Как спелый плод, упала Польша в объятия России. Спустя два месяца после этого события финляндский ригсдаг в торжественном заседании постановил о присоединении к России на старых основаниях. Россия восстановилась в границах 1914 года, расширенных важными приобретениями в Центральной Азии.
Весь Калиш был убран русскими, польскими и немецкими имперскими флагами. На улицах население украшало цветами и коврами дома, ожидая проезда того, кто, наконец, дал покой измученному кровавыми раздорами политических безумцев краю.
Каждое утро с трубными звуками по улицам проходили александрийские черные гусары в барашковых шапках с серебряными черепами. «Бессмертные» гусары гото вились к смотру своего шефа — государыни императрицы.
Вместе с немецкими художниками в Калиш прибыл и Карл Клейст. На этот раз он приехал в спокойном экспрессе, в вагоне с белой железной доской с надписью: «Берлин — Варшава — Санкт-Петербург — прямое сообщение через Калиш».
В зале только что закончили развешивание картин. Художники и их знакомые группами переходили от картины к картине. Перед громадным холстом «Иван царевич и Змей Горыныч» стояли Коренев, жена его Эльза, опиравшаяся на коляску, где крепко спал ее годовалый сын Михаил, профессор Клейст и с ними молодой немецкий художник Виртгейм. Разговор шел по-немецки.

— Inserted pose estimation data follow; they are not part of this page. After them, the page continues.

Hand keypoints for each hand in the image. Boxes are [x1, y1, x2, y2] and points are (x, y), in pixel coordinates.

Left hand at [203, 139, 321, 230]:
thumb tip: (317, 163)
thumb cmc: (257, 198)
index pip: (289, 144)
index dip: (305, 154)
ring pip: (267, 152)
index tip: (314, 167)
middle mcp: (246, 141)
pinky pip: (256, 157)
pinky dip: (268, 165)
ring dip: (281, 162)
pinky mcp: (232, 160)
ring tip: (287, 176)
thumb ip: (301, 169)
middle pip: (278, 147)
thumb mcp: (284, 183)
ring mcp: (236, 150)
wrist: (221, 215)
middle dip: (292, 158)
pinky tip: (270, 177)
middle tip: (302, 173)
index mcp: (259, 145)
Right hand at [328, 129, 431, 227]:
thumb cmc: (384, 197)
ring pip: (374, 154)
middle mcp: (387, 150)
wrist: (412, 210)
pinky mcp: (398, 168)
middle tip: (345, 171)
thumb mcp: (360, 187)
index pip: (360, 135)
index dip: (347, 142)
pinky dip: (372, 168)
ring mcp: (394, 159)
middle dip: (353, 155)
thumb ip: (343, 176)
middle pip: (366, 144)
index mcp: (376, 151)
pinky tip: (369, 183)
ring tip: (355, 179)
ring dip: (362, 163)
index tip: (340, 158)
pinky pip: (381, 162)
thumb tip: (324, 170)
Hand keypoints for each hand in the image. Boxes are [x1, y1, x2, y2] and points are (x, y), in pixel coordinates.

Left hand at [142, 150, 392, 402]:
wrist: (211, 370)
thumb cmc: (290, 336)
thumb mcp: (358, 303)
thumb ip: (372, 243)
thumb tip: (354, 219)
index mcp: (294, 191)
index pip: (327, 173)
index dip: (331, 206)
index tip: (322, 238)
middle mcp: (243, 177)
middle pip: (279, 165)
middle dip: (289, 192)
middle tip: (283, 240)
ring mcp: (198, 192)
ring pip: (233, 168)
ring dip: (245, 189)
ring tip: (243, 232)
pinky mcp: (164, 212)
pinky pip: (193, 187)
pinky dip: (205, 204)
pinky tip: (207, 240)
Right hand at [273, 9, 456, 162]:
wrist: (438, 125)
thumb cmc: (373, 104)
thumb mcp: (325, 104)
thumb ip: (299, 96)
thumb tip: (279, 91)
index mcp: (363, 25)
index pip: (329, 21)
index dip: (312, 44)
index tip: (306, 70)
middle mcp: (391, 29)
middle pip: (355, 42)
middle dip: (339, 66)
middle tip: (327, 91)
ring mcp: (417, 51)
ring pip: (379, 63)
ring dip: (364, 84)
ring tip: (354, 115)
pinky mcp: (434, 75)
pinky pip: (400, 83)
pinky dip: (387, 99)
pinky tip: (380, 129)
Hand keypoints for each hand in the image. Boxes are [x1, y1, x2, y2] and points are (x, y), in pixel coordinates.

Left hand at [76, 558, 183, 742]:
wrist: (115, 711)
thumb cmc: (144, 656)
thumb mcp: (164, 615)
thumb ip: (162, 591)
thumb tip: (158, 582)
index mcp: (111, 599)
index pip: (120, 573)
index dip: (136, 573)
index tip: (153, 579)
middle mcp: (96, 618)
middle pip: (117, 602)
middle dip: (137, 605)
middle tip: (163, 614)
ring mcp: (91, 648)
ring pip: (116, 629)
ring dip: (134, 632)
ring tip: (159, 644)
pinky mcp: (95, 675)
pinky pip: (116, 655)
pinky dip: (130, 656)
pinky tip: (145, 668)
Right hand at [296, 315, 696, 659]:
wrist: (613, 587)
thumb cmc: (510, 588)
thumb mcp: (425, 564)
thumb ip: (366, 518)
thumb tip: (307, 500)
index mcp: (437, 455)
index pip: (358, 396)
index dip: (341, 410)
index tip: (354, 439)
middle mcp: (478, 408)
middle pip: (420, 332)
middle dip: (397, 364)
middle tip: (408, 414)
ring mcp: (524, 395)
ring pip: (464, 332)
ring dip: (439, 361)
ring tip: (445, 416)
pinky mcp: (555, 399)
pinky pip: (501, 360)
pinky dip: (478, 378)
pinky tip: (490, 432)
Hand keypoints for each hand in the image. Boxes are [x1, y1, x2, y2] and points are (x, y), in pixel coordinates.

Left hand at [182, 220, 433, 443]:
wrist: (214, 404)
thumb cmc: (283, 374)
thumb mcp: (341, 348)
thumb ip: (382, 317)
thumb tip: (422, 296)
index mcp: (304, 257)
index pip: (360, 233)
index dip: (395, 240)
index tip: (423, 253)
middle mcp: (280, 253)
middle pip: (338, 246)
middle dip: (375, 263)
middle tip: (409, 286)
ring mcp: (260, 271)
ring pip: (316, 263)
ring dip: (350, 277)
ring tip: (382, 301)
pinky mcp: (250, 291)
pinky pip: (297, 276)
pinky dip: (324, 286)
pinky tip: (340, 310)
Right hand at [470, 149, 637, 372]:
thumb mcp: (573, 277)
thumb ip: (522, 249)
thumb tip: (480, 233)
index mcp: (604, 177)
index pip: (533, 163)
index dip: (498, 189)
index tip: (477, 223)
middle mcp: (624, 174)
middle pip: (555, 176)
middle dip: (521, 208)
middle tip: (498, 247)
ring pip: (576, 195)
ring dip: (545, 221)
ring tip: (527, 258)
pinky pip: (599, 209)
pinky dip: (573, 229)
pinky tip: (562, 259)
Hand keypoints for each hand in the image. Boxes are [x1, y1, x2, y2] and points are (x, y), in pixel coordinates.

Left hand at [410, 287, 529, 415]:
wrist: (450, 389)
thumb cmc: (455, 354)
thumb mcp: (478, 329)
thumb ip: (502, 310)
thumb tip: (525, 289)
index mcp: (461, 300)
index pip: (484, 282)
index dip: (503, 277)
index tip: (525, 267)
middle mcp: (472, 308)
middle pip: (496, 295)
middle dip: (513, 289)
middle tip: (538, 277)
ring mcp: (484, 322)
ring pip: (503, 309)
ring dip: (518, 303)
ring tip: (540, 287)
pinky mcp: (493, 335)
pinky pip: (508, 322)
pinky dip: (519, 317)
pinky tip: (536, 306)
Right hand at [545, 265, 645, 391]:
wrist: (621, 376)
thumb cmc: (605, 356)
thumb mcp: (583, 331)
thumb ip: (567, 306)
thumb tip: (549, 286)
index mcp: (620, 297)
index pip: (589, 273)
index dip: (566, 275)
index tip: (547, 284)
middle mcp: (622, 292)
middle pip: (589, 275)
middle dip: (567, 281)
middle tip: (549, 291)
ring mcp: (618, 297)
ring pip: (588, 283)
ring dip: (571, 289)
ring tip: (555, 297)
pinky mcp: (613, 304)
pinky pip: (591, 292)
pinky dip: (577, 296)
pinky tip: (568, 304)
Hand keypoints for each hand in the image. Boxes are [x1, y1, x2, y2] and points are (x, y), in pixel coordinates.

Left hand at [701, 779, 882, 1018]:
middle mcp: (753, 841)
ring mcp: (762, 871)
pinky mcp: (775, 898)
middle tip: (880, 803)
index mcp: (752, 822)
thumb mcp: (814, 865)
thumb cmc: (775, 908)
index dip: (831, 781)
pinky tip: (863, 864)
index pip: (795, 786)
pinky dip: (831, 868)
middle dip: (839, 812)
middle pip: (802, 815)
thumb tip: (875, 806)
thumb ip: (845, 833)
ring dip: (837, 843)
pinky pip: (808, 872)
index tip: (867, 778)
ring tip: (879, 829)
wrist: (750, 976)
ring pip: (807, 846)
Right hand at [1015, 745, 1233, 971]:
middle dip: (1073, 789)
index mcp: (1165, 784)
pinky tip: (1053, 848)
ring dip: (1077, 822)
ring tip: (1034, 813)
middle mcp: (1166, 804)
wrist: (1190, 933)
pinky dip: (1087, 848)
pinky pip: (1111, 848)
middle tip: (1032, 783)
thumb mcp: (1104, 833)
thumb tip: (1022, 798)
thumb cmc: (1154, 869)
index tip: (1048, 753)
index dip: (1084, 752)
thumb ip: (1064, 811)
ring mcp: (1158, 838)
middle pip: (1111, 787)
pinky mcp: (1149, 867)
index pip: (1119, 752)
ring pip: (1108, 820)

— Что дало Германии открытие русской границы? — спросила Эльза.
— Оздоровление во всем, — отвечал Клейст. — Вы не узнаете теперь Германии. Она вся в кипении. Еще держится социалистическое правительство, но оно уже при последнем издыхании. Оно продолжает лишь бороться с церковью и насиловать школу и искусство. Коммунисты объявлены вне закона. Общество Штальгельм ширится и растет. Несмотря на школу, скажу больше, — вопреки школе, — в семье выращивается старый, благородный немец, верующий в Бога и любящий родину.